Generative Text Convolutional Neural Network for Hierarchical Document Representation Learning

IEEE Trans Pattern Anal Mach Intell. 2023 Apr;45(4):4586-4604. doi: 10.1109/TPAMI.2022.3192319. Epub 2023 Mar 7.

Abstract

For document analysis, existing methods often resort to the document representation that either discards the word order information or projects each word into a low-dimensional dense embedding vector.
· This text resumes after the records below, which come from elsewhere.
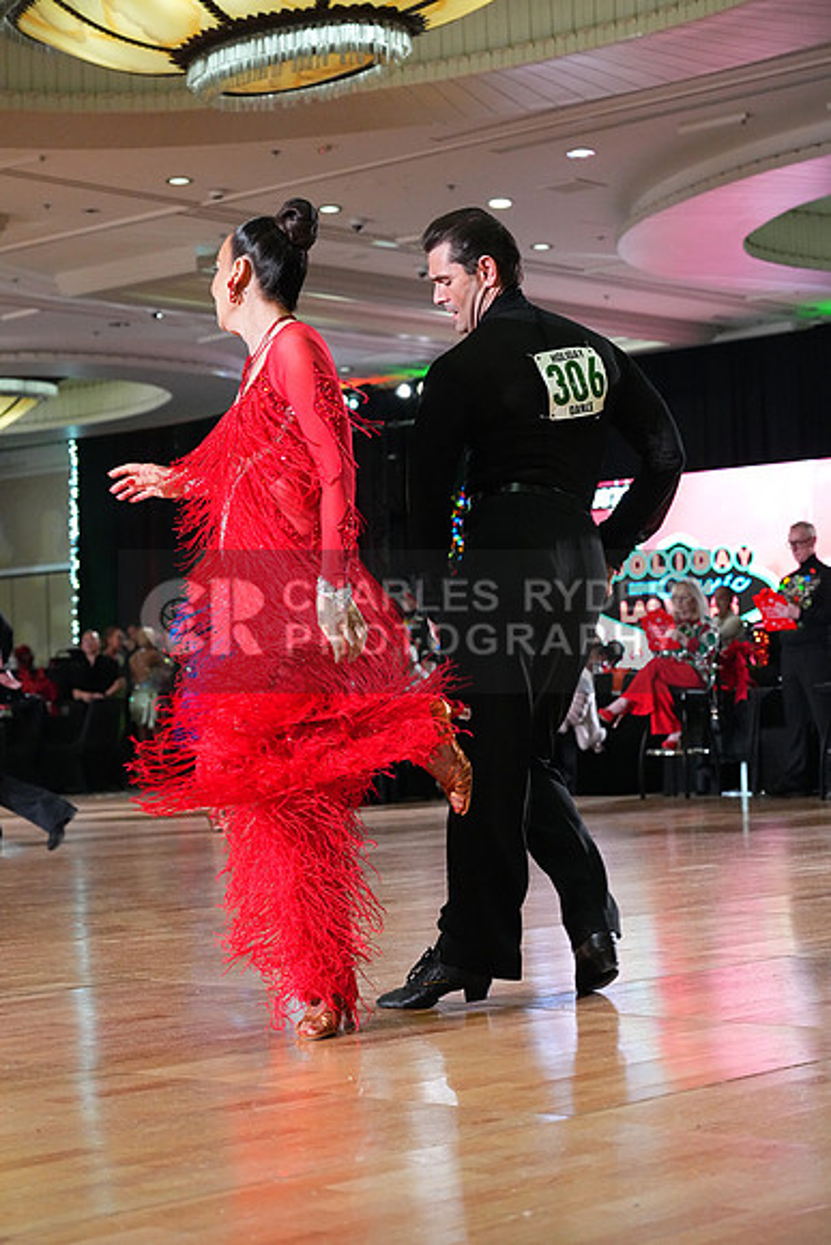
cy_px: 622
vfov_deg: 28.8
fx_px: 2422
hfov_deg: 19.5
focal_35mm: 70
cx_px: 416
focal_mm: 70
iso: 8000
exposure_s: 1/400
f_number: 5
However, confined by the data's sparsity and high-dimensionality, limited effort has been made to explore the semantic structures underlying the document representation that formulates each document as a sequence of one-hot vectors, especially in the probabilistic modeling literature. To construct a probabilistic generative model for this type of document representation, we first develop convolutional Poisson factor analysis (CPFA) that not only utilizes the sparse property of data but also enables model parallelism. Through interleaving probabilistic Dirichlet-gamma pooling layers with learnable parameters, we extend the shallow CPFA into a generative text convolutional neural network (GTCNN), which captures richer semantic information with multiple probabilistic convolutional layers and can be coupled with existing deep topic models to alleviate their loss of word order. For efficient and scalable model inference, we not only develop both a parallel upward-downward Gibbs sampler and SG-MCMC based algorithm for training GTCNN, but also construct a hierarchical Weibull convolutional inference network for fast out-of-sample prediction. Experimental results on document representation learning tasks demonstrate the effectiveness of the proposed methods.